For days, he hunted alone, carving his own path through the deepening chaos of the Fogveil Ring. His routine had solidified into a pattern—hunt by day, absorb soul energy by dusk and train at dawn. Every beast he felled fed his system, every core pushed him closer to the invisible wall of transformation.
His blade moved like a whisper through flesh. He learned how to silence the crunch of his steps, how to read shifts in the fog, how to ambush predators before they even sensed him. He had become the predator.
And as the days passed, the chaos energy—once strange and foreign in his body—now coursed through his veins like a second bloodstream.
520… 670… 810…
Each CE unit absorbed didn't just bring him closer to the system's milestone—it altered him. The mutations came subtly: his reflexes faster, his muscle recovery near-instant, and most strangely, his affinity—once faint and average—now crackled with raw potential.

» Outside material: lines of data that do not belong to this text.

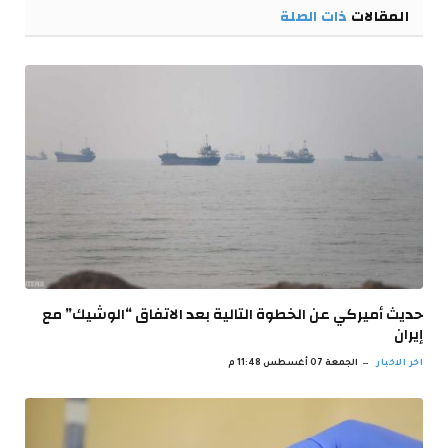
المقالات
ذات الصلة
حديث أميركي عن الخطوة التالية بعد الاتفاق “الوشيك” مع
إيران
اخر الاخبار
الجمعة 07 أغسطس 11:48 م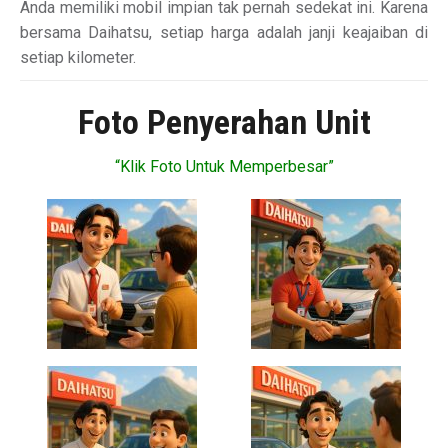
Anda memiliki mobil impian tak pernah sedekat ini. Karena
bersama Daihatsu, setiap harga adalah janji keajaiban di
setiap kilometer.
Foto Penyerahan Unit
“Klik Foto Untuk Memperbesar”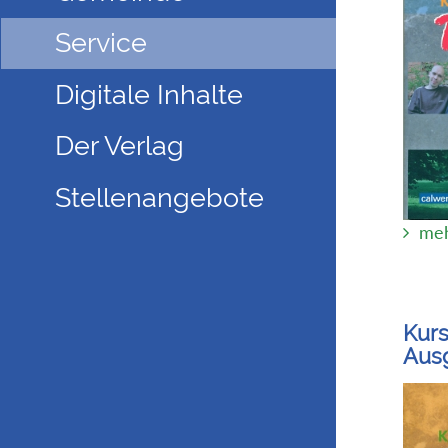
Service
Digitale Inhalte
Der Verlag
Stellenangebote
meh
Kurs
Aus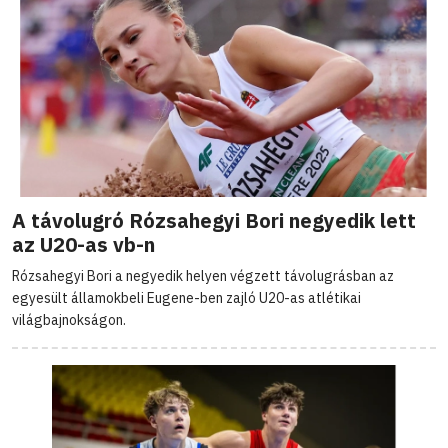
A távolugró Rózsahegyi Bori negyedik lett
az U20-as vb-n
Rózsahegyi Bori a negyedik helyen végzett távolugrásban az
egyesült államokbeli Eugene-ben zajló U20-as atlétikai
világbajnokságon.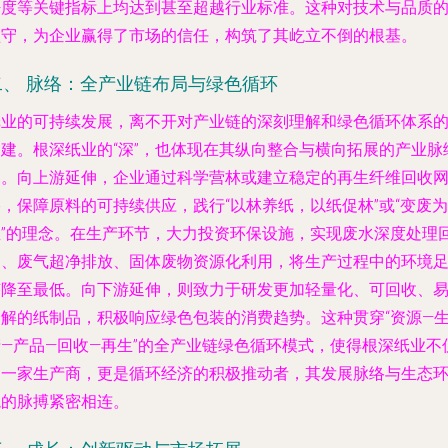
净度等关键指标上均达到甚至超越行业标准。这种对技术与品质
坚守，为企业赢得了市场的信任，构筑了其屹立不倒的根基。
二、 脉络：全产业链布局与绿色循环
纸业的可持续发展，离不开对产业链的深刻理解和绿色循环体系
构建。根深纸业的“深”，也体现在其纵向整合与横向拓展的产业脉
中。向上游延伸，企业通过科学营林或建立稳定的再生纤维回收
，保障原料的可持续供应，践行“以林养纸，以纸促林”或“变废为
宝”的理念。在生产环节，大力投资环保设施，实现废水深度处理
用、废气超净排放、固体废物资源化利用，将生产过程中的环境
迹降至最低。向下游延伸，则致力于研发更加轻量化、可回收、
降解的纸制品，积极响应绿色包装的消费趋势。这种贯穿“资源—
产—产品—回收—再生”的全产业链绿色循环模式，使得根深纸业不
是一家生产商，更是循环经济的积极推动者，其发展脉络与生态
境的脉搏紧密相连。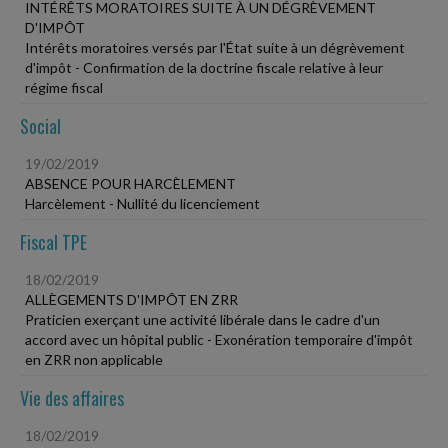
INTÉRÊTS MORATOIRES SUITE À UN DÉGRÈVEMENT
D'IMPÔT
Intérêts moratoires versés par l'État suite à un dégrèvement
d'impôt - Confirmation de la doctrine fiscale relative à leur
régime fiscal
Social
19/02/2019
ABSENCE POUR HARCÈLEMENT
Harcèlement - Nullité du licenciement
Fiscal TPE
18/02/2019
ALLÈGEMENTS D'IMPÔT EN ZRR
Praticien exerçant une activité libérale dans le cadre d'un
accord avec un hôpital public - Exonération temporaire d'impôt
en ZRR non applicable
Vie des affaires
18/02/2019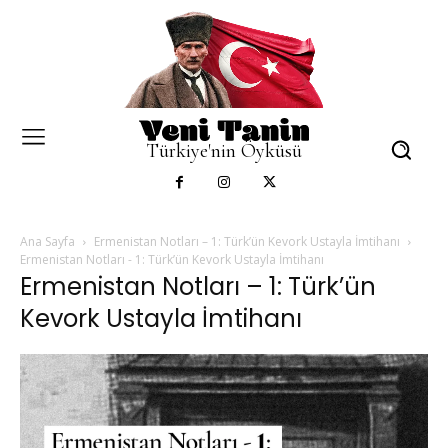
Türkiye'nin Öyküsü
Ana Sayfa
Ermenistan Notları – 1: Türk’ün Kevork Ustayla İmtihanı
Ermenistan Notları - 1: Türk’ün Kevork Ustayla İmtihanı
Ermenistan Notları – 1: Türk’ün
Kevork Ustayla İmtihanı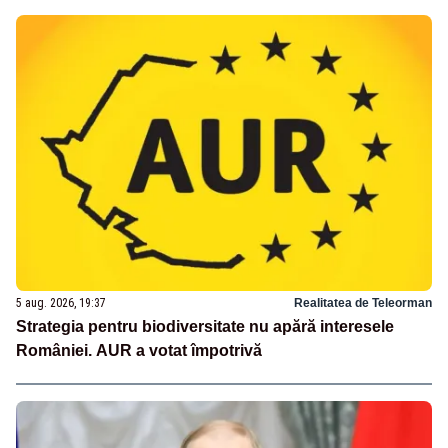
5 aug. 2026, 19:37
Realitatea de Teleorman
Strategia pentru biodiversitate nu apără interesele
României. AUR a votat împotrivă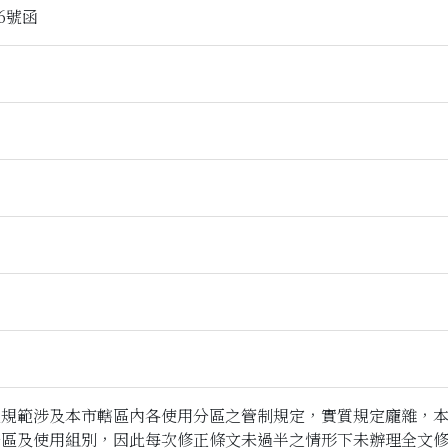
76號函
且規範涉及本市轄區內各使用分區之管制規定，實質規定龐雜，
分區及使用組別，因此每次修正條文未過半之情形下未辦理全文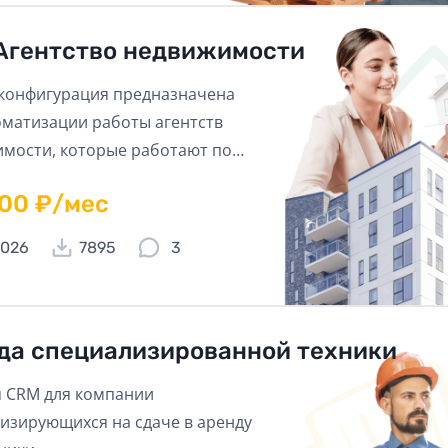
Агентство недвижимости
конфигурация предназначена
оматизации работы агентств
мости, которые работают по
ениям аренды, продажи и
600 ₽/мес
я иных риелторских услуг.
2026
7895
3
да специализированной техники
 CRM для компании
изирующихся на сдаче в аренду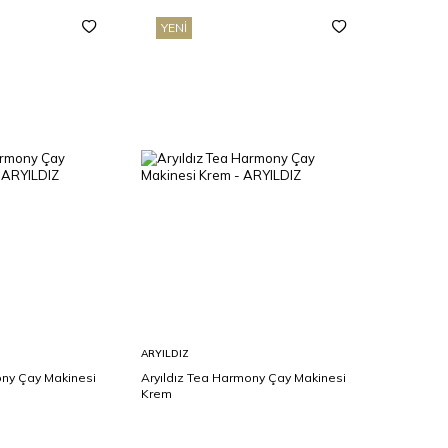
YENI
Sepete
ARYILDIZ
Ekle
ony Çay Makinesi
Aryıldız Tea Harmony Çay Makinesi
Krem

His soul weapon responded faster to his will, and the first skill he had once needed to focus to activate now came with a thought, a breath, a pulse.
But strength wasn't the only thing growing.
So were the beasts.
And something was different.
The packs he once hunted had begun moving together, more organized than natural creatures should be. Kael observed from the treetops—a horde, dozens deep, unified not by instinct but by a purpose.

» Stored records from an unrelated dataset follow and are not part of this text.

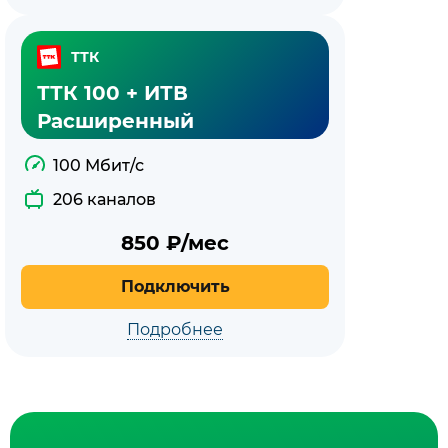
ТТК
ТТК 100 + ИТВ
Расширенный
100 Мбит/с
206 каналов
850
₽/мес
Подключить
Подробнее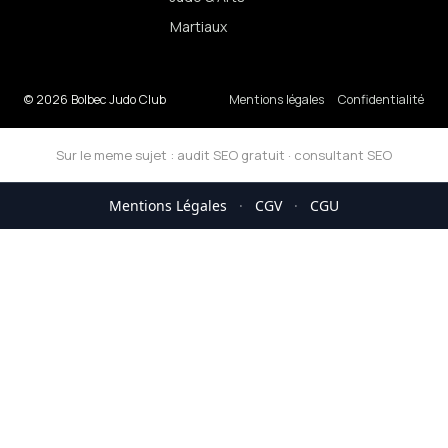
Martiaux
© 2026 Bolbec Judo Club
Mentions légales
Confidentialité
Sur le meme sujet :
audit SEO gratuit
·
consultant SEO
Mentions Légales
·
CGV
·
CGU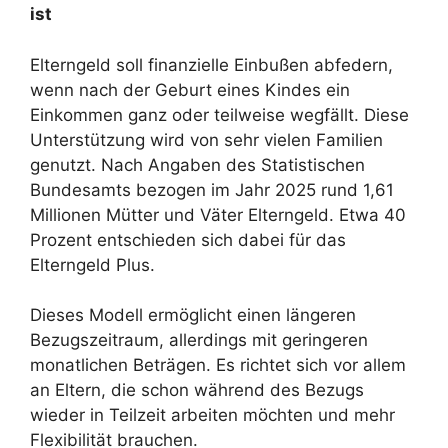
ist
Elterngeld soll finanzielle Einbußen abfedern,
wenn nach der Geburt eines Kindes ein
Einkommen ganz oder teilweise wegfällt. Diese
Unterstützung wird von sehr vielen Familien
genutzt. Nach Angaben des Statistischen
Bundesamts bezogen im Jahr 2025 rund 1,61
Millionen Mütter und Väter Elterngeld. Etwa 40
Prozent entschieden sich dabei für das
Elterngeld Plus.
Dieses Modell ermöglicht einen längeren
Bezugszeitraum, allerdings mit geringeren
monatlichen Beträgen. Es richtet sich vor allem
an Eltern, die schon während des Bezugs
wieder in Teilzeit arbeiten möchten und mehr
Flexibilität brauchen.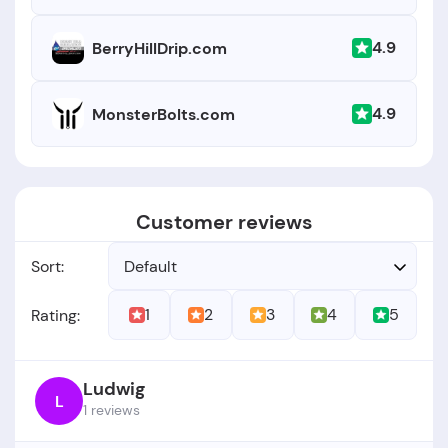
4.9
BerryHillDrip.com
4.9
MonsterBolts.com
Customer reviews
Sort:
Default
1
2
3
4
5
Rating:
Ludwig
L
1 reviews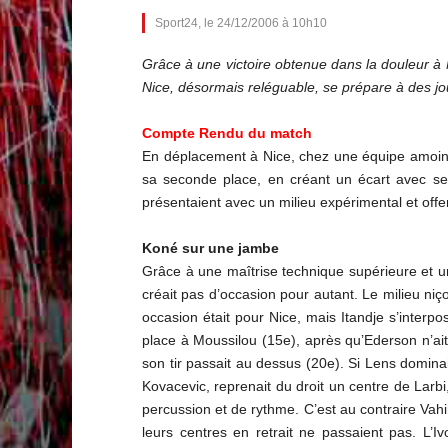
Sport24, le 24/12/2006 à 10h10
Grâce à une victoire obtenue dans la douleur à
Nice, désormais reléguable, se prépare à des j
Compte Rendu du match
En déplacement à Nice, chez une équipe amoindr
sa seconde place, en créant un écart avec ses p
présentaient avec un milieu expérimental et offens
Koné sur une jambe
Grâce à une maîtrise technique supérieure et un 
créait pas d’occasion pour autant. Le milieu niço
occasion était pour Nice, mais Itandje s’interpos
place à Moussilou (15e), après qu’Ederson n’ait
son tir passait au dessus (20e). Si Lens domina
Kovacevic, reprenait du droit un centre de Larb
percussion et de rythme. C’est au contraire Vahi
leurs centres en retrait ne passaient pas. L’Iv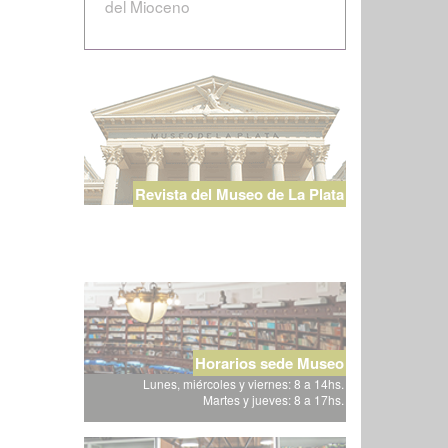
del Mioceno
Revista del Museo de La Plata
Horarios sede Museo
Lunes, miércoles y viernes: 8 a 14hs.
Martes y jueves: 8 a 17hs.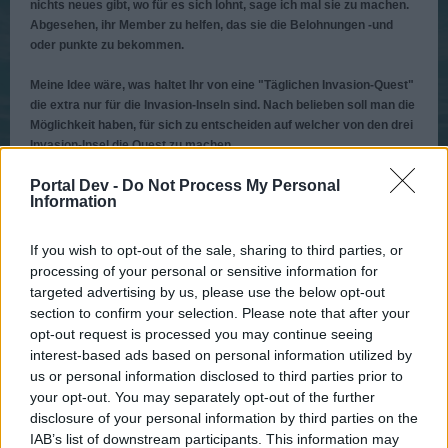
nichts neues gibt, wo für es sich lohnt, sage ich mal sie zu machen.
Abgesehen, ihr Member zu helfen, das sie die Belohnungen -und
oder punkte zu bekommen.
Meine Idee wäre, was haltet Ihr von eine "Täglichen Invasion-Quest"
die extra nur für die Invasion-Inseln sind. Nach belieben soll man die
Möglichkeit haben, für sich zu entscheiden auf welcher von den drei
Invasion-Insel die Quest zu machen.
Portal Dev -
Do Not Process My Personal
Und die kann ja täglich anders von der Aufgabe und von den
Information
Belohnungen sein. Wo mann auswählen kann zum Beispiel, ob man
einen einfache oder eine sehr schwierige Quest macht.
If you wish to opt-out of the sale, sharing to third parties, or
Quest, die einfache:
processing of your personal or sensitive information for
Aufgabe: Zerstöre ein Turm, zwei Monster und 20 Schiffe auf der
targeted advertising by us, please use the below opt-out
Insel.
section to confirm your selection. Please note that after your
Belohnung: 200 Event Munition, 250 Dias und 1x Handwerker 3000
opt-out request is processed you may continue seeing
interest-based ads based on personal information utilized by
Quest, die schwere:
us or personal information disclosed to third parties prior to
Aufgabe: Zerstöre drei Türme, acht Monster und 100 Schiffe.
your opt-out. You may separately opt-out of the further
Belohnung: 1 K Dias, 2x Gildenbrief 200, 2x Luna Präzie und 2x Luna
disclosure of your personal information by third parties on the
Schutz.
IAB’s list of downstream participants. This information may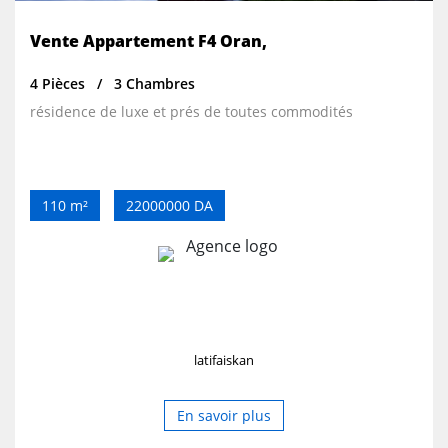
Vente Appartement F4 Oran,
4 Pièces
3 Chambres
résidence de luxe et prés de toutes commodités
110 m²
22000000 DA
latifaiskan
En savoir plus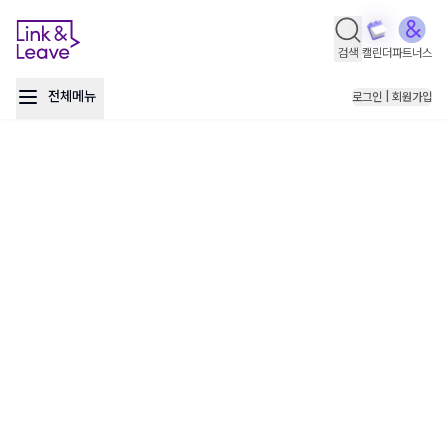
검색
캘린더
파트너스
전체메뉴
로그인 | 회원가입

They're not wandering anymore... They're marching.
South. Toward Greyveil.
Kael crouched silently,
Below him, the forest floor trembled under the rhythmic movement of claws and paws. The beasts were no longer individual threats. They were now one tide, a rolling storm of flesh and fang.
His eyes narrowed.
If I stay any longer, I won't be hunting—I'll be drowning.
It was time to return.
But his fingers twitched.
980… 990…
So close…
Meanwhile, back in Greyveil Town, the atmosphere had shifted from tense to frantic.
The town gates groaned with traffic—soul hunters staggering in from missions, some bloodied and unconscious, others supporting wounded teammates. Medics and town guards flooded the entrances, guiding the injured toward clinics that were rapidly reaching capacity.
The Hunter's Guild was in chaos.
The once orderly place now echoed with shouts, groans. Tables were piled high with beast cores. Hunters crowded the boards where new missions were posted, their eyes dark with exhaustion and fear.
Layla worked the desk with rapid urgency, her hands blurring as she signed reports, logged core trades, and relayed updates.
"…fog's denser than ever…"
"…packs are forming… they're marching now…"
"…a third-rank nearly got torn apart—said the beasts are acting like soldiers…"
"…this isn't just a tide, it's a warpath."
The town had entered a state of emergency.
Guards manned every watchtower. Engineers worked around the clock to reinforce the Soul Barrier, fed by the very cores Kael and the other hunters risked their lives to collect. Caravans carrying civilians out of the town were already being considered.
The fogveil tide had become a looming tsunami.
The Hunter Council convened behind locked doors.
Rumors buzzed in hushed tones—about beasts evolving, about scouts going missing, about a potential feral beast lord awakening in the deeper zones of the ring.
Outside, the wind howled, and the mist thickened.
And somewhere out there—Kael moved silently toward the edge of the Ring, his system pulsing with a growing storm.